First of all you shouldn't use floats for storing money (use Decimals instead). But below I provide some quite generic solution - you need to store, accumulate and use the sum of differences in rounding. Some verbose (and not very pythonic ;-) example with your numbers:

# define your accuracy
decimal_positions = 2

numbers = [27226.94982, 193.0595233, 1764.3094, 12625.8607, 26714.67907, 18970.35388, 12725.41407, 23589.93271, 27948.40386, 23767.83261, 12449.81318]
print round(sum(numbers),decimal_positions)
>>> 187976.61

new_numbers = list()
rest = 0.0
for n in numbers:
    new_n = round(n + rest,decimal_positions)
    rest += n - new_n
    new_numbers.append( new_n )

print sum(new_numbers)
>>> 187976.61


回答3:

With all the caveats about using floating point numbers:

delta_pence = int(np.rint((originalTotal - np.sum(myRoundedList))*100))
if delta_pence > 0:
    idx = np.argsort(myOriginalList - myRoundedList)[-delta_pence:]
    myRoundedList[idx] += 0.01
elif delta_pence < 0:
    idx = np.argsort(myOriginalList - myRoundedList)[:delta_pence]
    myRoundedList[idx] -= 0.01

>>> myRoundedList.sum()
187976.60999999999


回答4:

As noted in an answer by kettlehell, try the PyPI package iteround. It's not optimized to use NumPy, however.

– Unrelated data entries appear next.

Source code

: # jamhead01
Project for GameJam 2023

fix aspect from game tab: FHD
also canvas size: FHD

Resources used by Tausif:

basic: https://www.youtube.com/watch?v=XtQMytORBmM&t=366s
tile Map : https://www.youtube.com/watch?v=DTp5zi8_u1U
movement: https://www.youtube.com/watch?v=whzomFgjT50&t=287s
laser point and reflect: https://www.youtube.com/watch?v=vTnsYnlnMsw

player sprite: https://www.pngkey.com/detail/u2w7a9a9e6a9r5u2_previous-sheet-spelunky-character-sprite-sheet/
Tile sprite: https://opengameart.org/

>>> from iteround import saferound
>>> saferound([1.0, 2.1, 3.6], places=0)
[1.0, 2.0, 4.0]


回答5:

If you have a long list, the above methods are inefficient because they are O(n*log(n)) (sorting of n elements). If the chances are high that you should change only at a few (or one) of these indexes you could use a heap (or a min/max if there's only one place to change).

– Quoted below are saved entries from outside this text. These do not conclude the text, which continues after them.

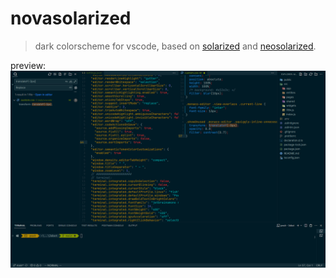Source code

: # novasolarized

> dark colorscheme for vscode, based on [solarized](https://ethanschoonover.com/solarized) and [neosolarized](https://github.com/overcache/NeoSolarized).

preview:
![image](images/novasolarized.png)
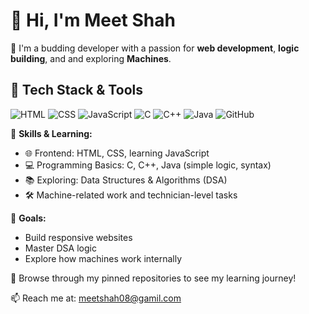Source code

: # 👋 Hi, I'm Meet Shah

🚀 I'm a budding developer with a passion for **web development**, **logic building**, and and exploring **Machines**.

## 🧰 Tech Stack & Tools

![HTML](https://img.shields.io/badge/-HTML5-E34F26?logo=html5&logoColor=fff)
![CSS](https://img.shields.io/badge/-CSS3-1572B6?logo=css3&logoColor=fff)
![JavaScript](https://img.shields.io/badge/-JavaScript-F7DF1E?logo=javascript&logoColor=000)
![C](https://img.shields.io/badge/-C-00599C?logo=c&logoColor=fff)
![C++](https://img.shields.io/badge/-C++-00599C?logo=cplusplus&logoColor=fff)
![Java](https://img.shields.io/badge/-Java-007396?logo=java&logoColor=fff)
![GitHub](https://img.shields.io/badge/-GitHub-181717?logo=github&logoColor=fff)

🔧 **Skills & Learning:**

- 🌐 Frontend: HTML, CSS, learning JavaScript
- 💻 Programming Basics: C, C++, Java (simple logic, syntax)
- 📚 Exploring: Data Structures & Algorithms (DSA)
- 🛠️ Machine-related work and technician-level tasks

🎯 **Goals:**

- Build responsive websites
- Master DSA logic
- Explore how machines work internally

📂 Browse through my pinned repositories to see my learning journey!

📫 Reach me at: meetshah08@gamil.com

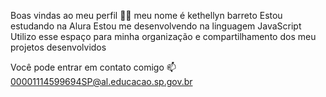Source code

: Boas vindas ao meu perfil 💙💙
meu nome é kethellyn barreto 
Estou estudando na Alura
Estou me desenvolvendo na linguagem JavaScript
Utilizo esse espaço para minha organização e compartilhamento dos meu projetos desenvolvidos

Você pode entrar em contato comigo 📫
00001114599694SP@al.educacao.sp.gov.br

I'm not much of a python coder, but here's a solution considering the above (but not considering the floating point representation inaccuracy (already mentioned by others)).

import math
import heapq

def roundtosum(l, r):
    q = 10**(-r)
    d = int((round(sum(l),r) - sum([ round(x, r) for x in l ])) * (10**r))
    if d == 0:
        return l
    elif d in [ -1, 1 ]:
        c, _ = max(enumerate(l), key=lambda x: math.copysign(1,d) * math.fmod(x[1] - 0.5*q, q))
        return [ round(x, r) + q * math.copysign(1,d) if i == c else round(x, r) for (i, x) in enumerate(l) ]
    else:
        c = [ i for i, _ in heapq.nlargest(abs(d), enumerate(l), key=lambda x: math.copysign(1,d) * math.fmod(x[1] - 0.5*q, q)) ]
        return [ round(x, r) + q * math.copysign(1,d) if i in c else round(x, r) for (i, x) in enumerate(l) ]

d is the numerical difference between the rounded sum and the sum of rounds, this tells us how many places should we change the rounding. If d is zero we clearly have nothing to do. If d is 1 or -1 the best place can be found easily with min or max. For an arbitrary number, we can use heapq.nlargest to find the best D=abs(d) places.

So why is there a max, if nlargest would do?! Because min and max are much more efficiently implemented than that.

This way, the algorithm is O(n+D*log(n)).

Note: With a heap, you can create an O(n+D^2*log(D)) algorithm as well because the top D elements should be on the top D levels of the heap, and you can order that list in O(D^2*log(D)) steps. If n is huge and D is very small this can mean a lot.

(Rights for reconsideration reserved (because it's after midnight).)